**Requirement**. Reproduce the full forum discussion about building a DiffEdit mask, word for word.

___ Text section ___

Where I got stuck was in trying to get a mask from the difference between the two images. I tried taking the difference between the latents after a few steps and also the difference between the actual images after a few steps (by decoding the latents into images again) but wasn’t happy with the results of my mask.

But then I got distracted by a few other things yesterday such as the negative prompting with the reverse of the prompt and didn’t get a chance to look further.

Have you (or anybody else) had success with generating a good mask between two latents/images?


I got distracted by some other stuff (like trying out all the different guidance variations discussed in another thread to see which one works best — notebook here) and didn’t do much work on DiffEdit for a while. Plus, I was frustrated by not being able to figure out the masking …

Then with the kind help of a post made by @aayushmnit here, I was able to figure out the masking last night. My updated notebook is here.

I still need to do a bit of work on the mask since I feel that it should cover the subject rather than be … umm … spotty. I was wondering if perhaps I should do something like walk over the whole image, check each pixel to see what the adjacent pixels are like and turn each pixel on/off depending on the adjacent pixels … That would be a time-intensive and there’s probably a better option. I think I did something similar in another project, but would have to go back and check …

But if the mask is good, then the rest should be fairly straightforward after that would be my guess :slight_smile:

1 Like

You could try using a median filter, maybe :slight_smile:
In the paper in step 1 they do mention - “remove extreme values in noise prediction”

___ Excerpted records ___

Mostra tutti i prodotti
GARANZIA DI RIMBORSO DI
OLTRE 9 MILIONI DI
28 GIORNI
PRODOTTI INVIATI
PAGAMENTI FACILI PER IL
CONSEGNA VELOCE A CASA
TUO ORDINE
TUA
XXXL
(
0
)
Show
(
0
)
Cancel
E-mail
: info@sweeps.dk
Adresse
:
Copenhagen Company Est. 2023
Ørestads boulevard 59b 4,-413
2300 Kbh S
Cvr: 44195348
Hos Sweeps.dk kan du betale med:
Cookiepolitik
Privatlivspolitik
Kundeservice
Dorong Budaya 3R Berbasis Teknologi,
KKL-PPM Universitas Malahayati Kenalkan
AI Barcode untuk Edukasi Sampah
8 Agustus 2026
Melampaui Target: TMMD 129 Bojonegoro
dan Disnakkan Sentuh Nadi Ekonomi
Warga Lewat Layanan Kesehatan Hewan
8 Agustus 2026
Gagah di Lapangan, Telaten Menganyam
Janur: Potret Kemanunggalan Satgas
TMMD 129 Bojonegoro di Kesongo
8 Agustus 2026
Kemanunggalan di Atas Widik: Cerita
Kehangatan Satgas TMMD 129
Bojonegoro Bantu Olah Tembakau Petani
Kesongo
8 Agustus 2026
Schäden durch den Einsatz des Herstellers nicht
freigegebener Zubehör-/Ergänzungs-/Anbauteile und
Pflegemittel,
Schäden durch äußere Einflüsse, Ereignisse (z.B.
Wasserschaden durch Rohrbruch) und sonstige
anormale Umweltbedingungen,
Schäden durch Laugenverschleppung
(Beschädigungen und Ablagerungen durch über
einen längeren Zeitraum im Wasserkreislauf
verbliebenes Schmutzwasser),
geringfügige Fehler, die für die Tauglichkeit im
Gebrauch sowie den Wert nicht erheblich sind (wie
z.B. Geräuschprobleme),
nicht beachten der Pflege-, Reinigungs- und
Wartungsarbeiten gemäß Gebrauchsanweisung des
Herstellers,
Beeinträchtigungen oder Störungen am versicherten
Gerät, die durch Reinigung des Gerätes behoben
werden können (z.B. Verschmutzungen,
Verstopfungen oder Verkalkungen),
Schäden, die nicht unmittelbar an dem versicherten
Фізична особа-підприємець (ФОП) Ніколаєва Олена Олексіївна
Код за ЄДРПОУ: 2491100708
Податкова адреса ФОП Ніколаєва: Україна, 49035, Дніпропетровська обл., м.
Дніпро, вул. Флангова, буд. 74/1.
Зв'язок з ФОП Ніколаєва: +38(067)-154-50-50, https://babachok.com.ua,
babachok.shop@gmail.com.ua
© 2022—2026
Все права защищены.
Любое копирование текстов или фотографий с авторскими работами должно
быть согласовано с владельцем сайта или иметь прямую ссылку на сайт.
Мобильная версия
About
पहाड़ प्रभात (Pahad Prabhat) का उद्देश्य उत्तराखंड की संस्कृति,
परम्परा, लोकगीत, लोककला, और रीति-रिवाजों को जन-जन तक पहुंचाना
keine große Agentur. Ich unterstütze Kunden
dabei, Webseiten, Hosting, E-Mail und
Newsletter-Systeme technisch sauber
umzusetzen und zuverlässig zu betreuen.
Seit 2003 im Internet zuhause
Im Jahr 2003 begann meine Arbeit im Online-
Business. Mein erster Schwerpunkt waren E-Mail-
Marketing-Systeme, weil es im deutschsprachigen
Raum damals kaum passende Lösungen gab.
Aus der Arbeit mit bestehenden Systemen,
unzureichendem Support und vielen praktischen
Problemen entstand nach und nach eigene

___

**Finished task**.
Where I got stuck was in trying to get a mask from the difference between the two images. I tried taking the difference between the latents after a few steps and also the difference between the actual images after a few steps (by decoding the latents into images again) but wasn’t happy with the results of my mask.

But then I got distracted by a few other things yesterday such as the negative prompting with the reverse of the prompt and didn’t get a chance to look further.

Have you (or anybody else) had success with generating a good mask between two latents/images?


I got distracted by some other stuff (like trying out all the different guidance variations discussed in another thread to see which one works best — notebook here) and didn’t do much work on DiffEdit for a while. Plus, I was frustrated by not being able to figure out the masking …

Then with the kind help of a post made by @aayushmnit here, I was able to figure out the masking last night. My updated notebook is here.

I still need to do a bit of work on the mask since I feel that it should cover the subject rather than be … umm … spotty. I was wondering if perhaps I should do something like walk over the whole image, check each pixel to see what the adjacent pixels are like and turn each pixel on/off depending on the adjacent pixels … That would be a time-intensive and there’s probably a better option. I think I did something similar in another project, but would have to go back and check …

But if the mask is good, then the rest should be fairly straightforward after that would be my guess :slight_smile:

1 Like

You could try using a median filter, maybe :slight_smile:
In the paper in step 1 they do mention - “remove extreme values in noise prediction”